A Europa se apavora com o agravamento da crise na Grécia. Imaginem que The Economist, a revista inglesa, hoje mais norte-americana que inglesa – ela expressa a essência do neoliberalismo da Europa – , está pedindo a restruturação da dívida em 80%, para, logo em seguida, justificar, que, mesmo uma redução para 50% não seria caótica e os bancos poderiam aguentar. Ora isso é o calote, ainda que ordenado, como quer a Economist. Aliás, foi o que Getúlio Vargas fez com os credores, quando assumiu o governo, no bojo da revolução de 1930.
A argumentação consta da última edição da revista que saiu ontem, quinta-feira, 23/0/11, e antecipada em seu site htpp://economist.com. Nela, a revista revela o temor de que a Grécia possa apelar para a moratória, desconsiderar seus débitos, abandonar o euro, trazer de volta o dracma (da mesma forma que a Inglaterra deixou o padrão ouro em 1931, ou calote da Argentina, em 2001).

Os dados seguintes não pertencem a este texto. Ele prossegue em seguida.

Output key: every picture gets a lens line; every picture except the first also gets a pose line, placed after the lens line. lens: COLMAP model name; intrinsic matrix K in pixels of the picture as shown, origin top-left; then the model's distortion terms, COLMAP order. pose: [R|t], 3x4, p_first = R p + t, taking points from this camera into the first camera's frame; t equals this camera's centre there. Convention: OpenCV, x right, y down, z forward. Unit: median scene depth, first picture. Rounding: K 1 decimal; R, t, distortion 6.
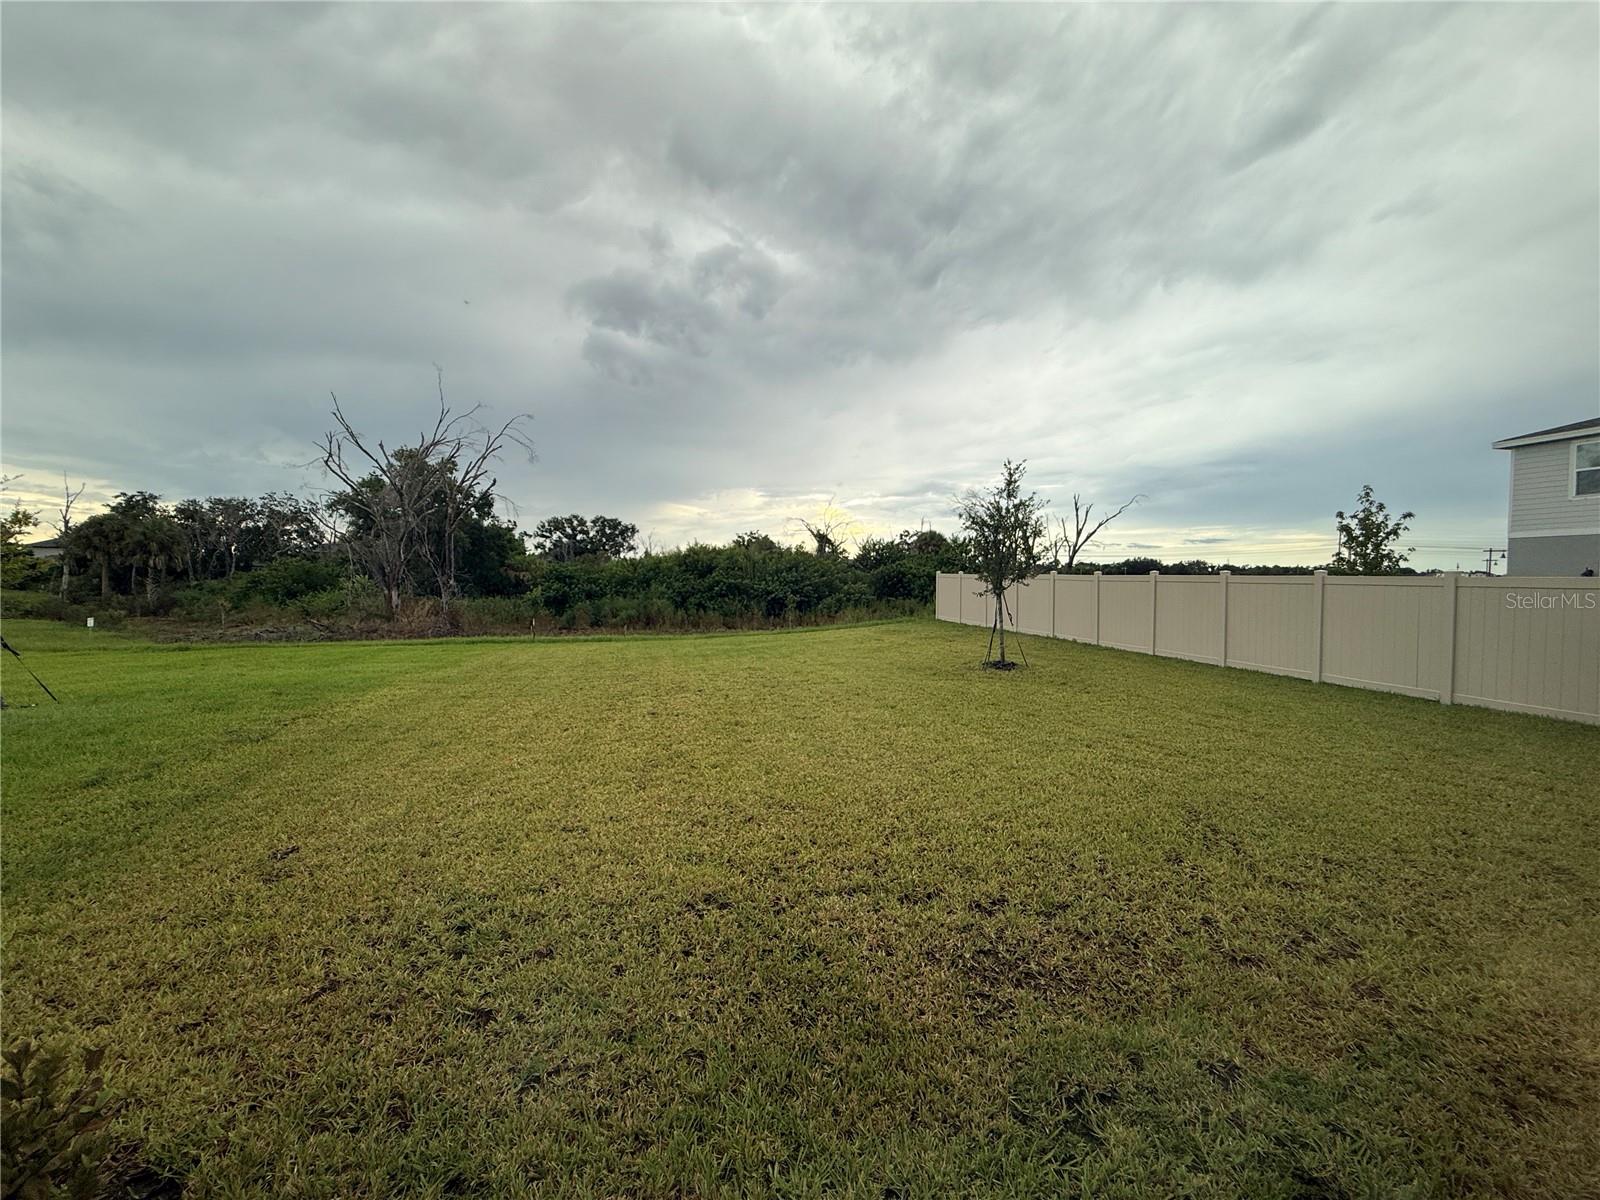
lens RADIAL K [[656.9, 0, 805.9], [0, 656.9, 602.4], [0, 0, 1]] dist [-0.000113, -0.002425]
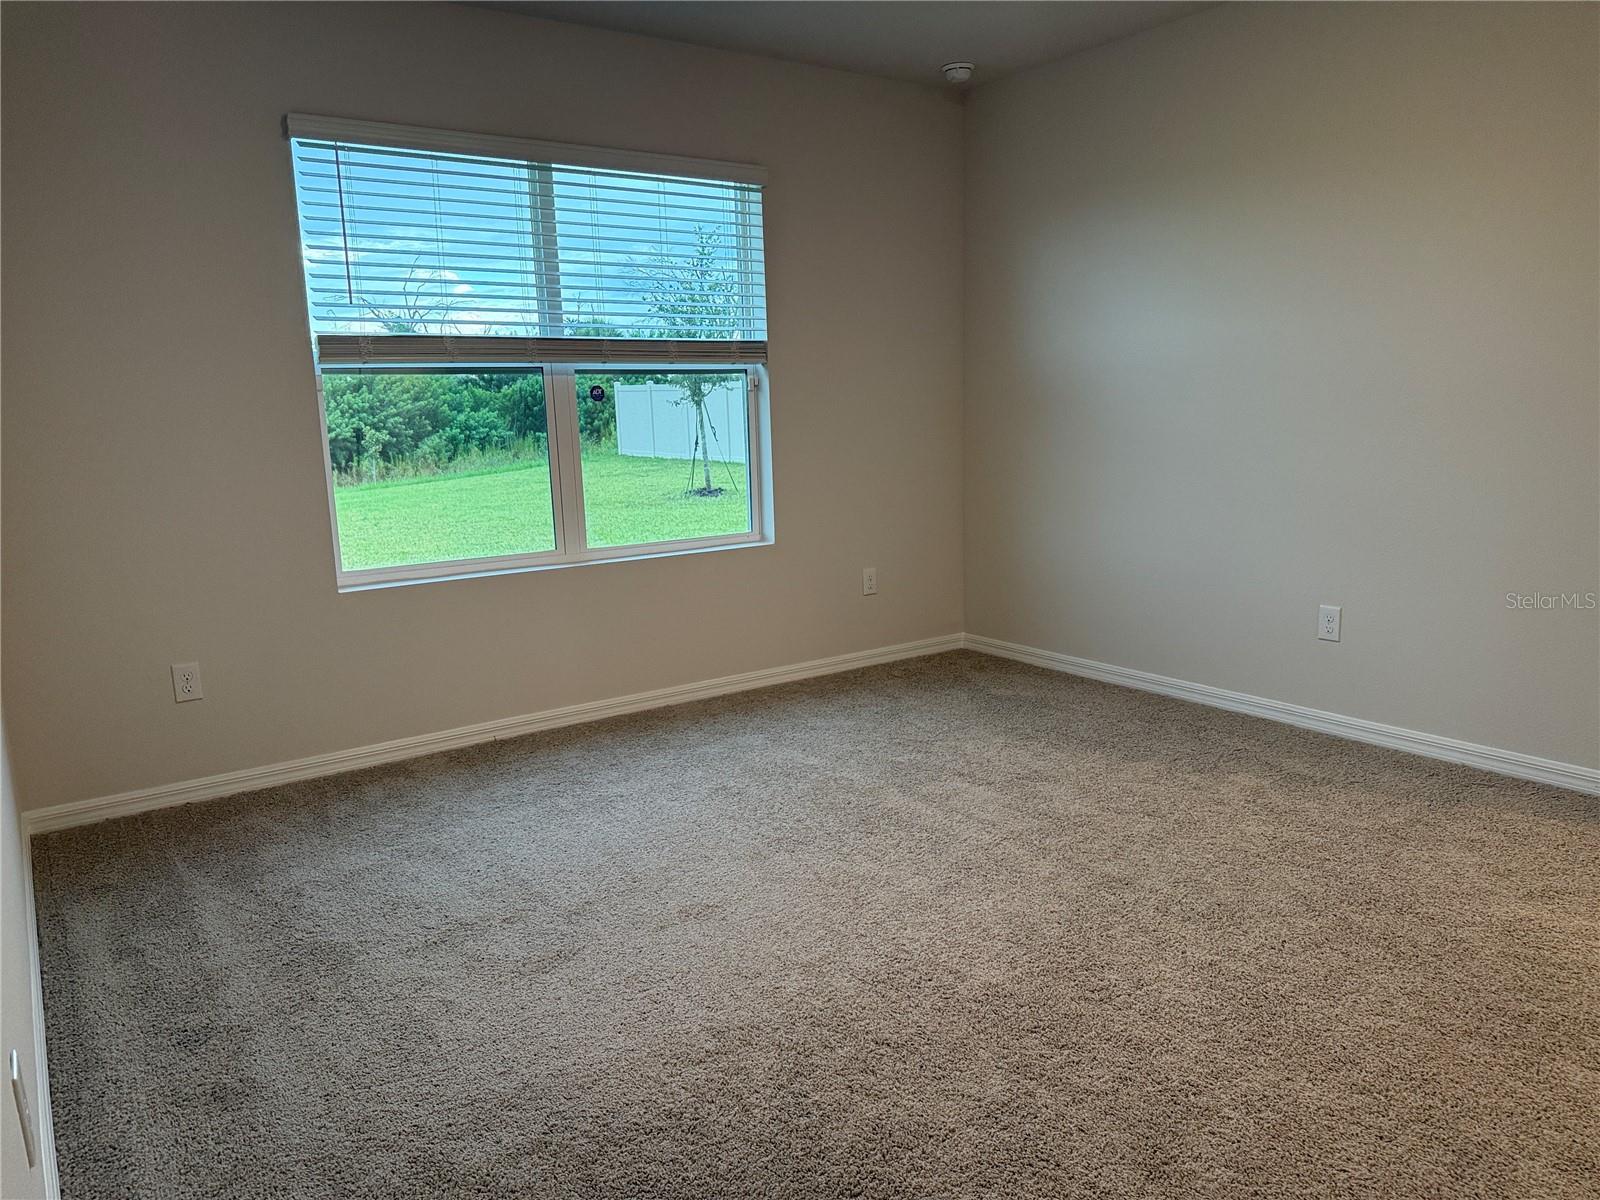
lens RADIAL K [[1119.0, 0, 798.3], [0, 1119.0, 613.1], [0, 0, 1]] dist [0.072348, -0.097736]
pose [[0.935941, -0.095137, 0.339064, -0.073097], [0.044270, 0.986965, 0.154728, 0.032944], [-0.349364, -0.129806, 0.927952, -0.315645]]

Na verdade, o calote da Argentina, em 2001, depois da queda cinco presidentes da república, pegou os banqueiros e todas as finanças internacionais de calça curta. Logo depois veio o default da Rússia, naquela época de efeito dominó, em que as crises iam contagiando não mais países, mas continentes. A Argentina, como se sabe, era o enfant gâté do FMI, fazia tudo de acordo com a sua cartilha, porque seus leões-de-chácara – Carlos Menem, Domingos Cavallo, Fernando De La Rua -estavam no governo para garantir. Privatizaram tudo, até as ruas, diziam na época.
Só que o país foi a um ponto, que não podia mais se firmar nas pernas. Chegou a seqestrar a poupança, a conta corrente e instaurou o corralito, um empréstimo forçado tomado aos cidadãos, para ser pago com dez anos de carência. Com o cofre raspado, o governo de Fernando de La Rua foi derrubado pela multidão que tomou as ruas, literalmente. Assumiu Rodriguez de Sá, o breve, que só passou cinco dias no cargo, mas o suficiente para declarar a moratória. Não se pagou mais nada na Argentina. O país entrou em parafuso.
Só em 2005, quando Néstor Kirchner assumiu a Casa Rosada, ele quis botar um fim à paradeira e à recessão que consumia a imponente nação platina. Não dava mais para sustentar aquela barra: a pobreza cresceu de 38,3% em 2001 para 44,3% em 2004 (57,5% em 2002 e 47,8% em 2003); a carteira de operações de crédito limitava-se, em relação ao PIB, a 10,26% em 2002, 7,49% em 2003 e 8,2% em 2004; o investimento estrangeiro foi negativo em US$ 0,29 bilhão em 2003 (US$ 2 bilhões em 2001 e US$ 1,4 bilhão em 2002.
Kirchner chamou os banqueiros e disse. Está bem, eu devo 102 bilhões de dólares, mas só pago 30 bilhões do que devo, e a gente zera tudo. Houve muita choradeira, ameaças de golpe, de assassinato, mas no fim, como é melhor perder os anéis que os dedos, houve um acordo pelo qual 80% dos banqueiros aderiram. O restante foi brigar nos foruns competentes. Mas a Argentina pôde respirar e Hugo Chávez ainda comprou 10 bilhões de títulos da dívida, o que permitiu o país a voltar a se desenvolver e ser esta potência que é hoje, com crescimento de 7% ano.
Mas voltando a Economiste e ao pavor europeu, a revista sustenta que a União Européia não pode continuar a insistir numa política equivocada, porque a população está protestando, os mercados nervosos, e a Grécia pode acabar fazendo como a Argentina.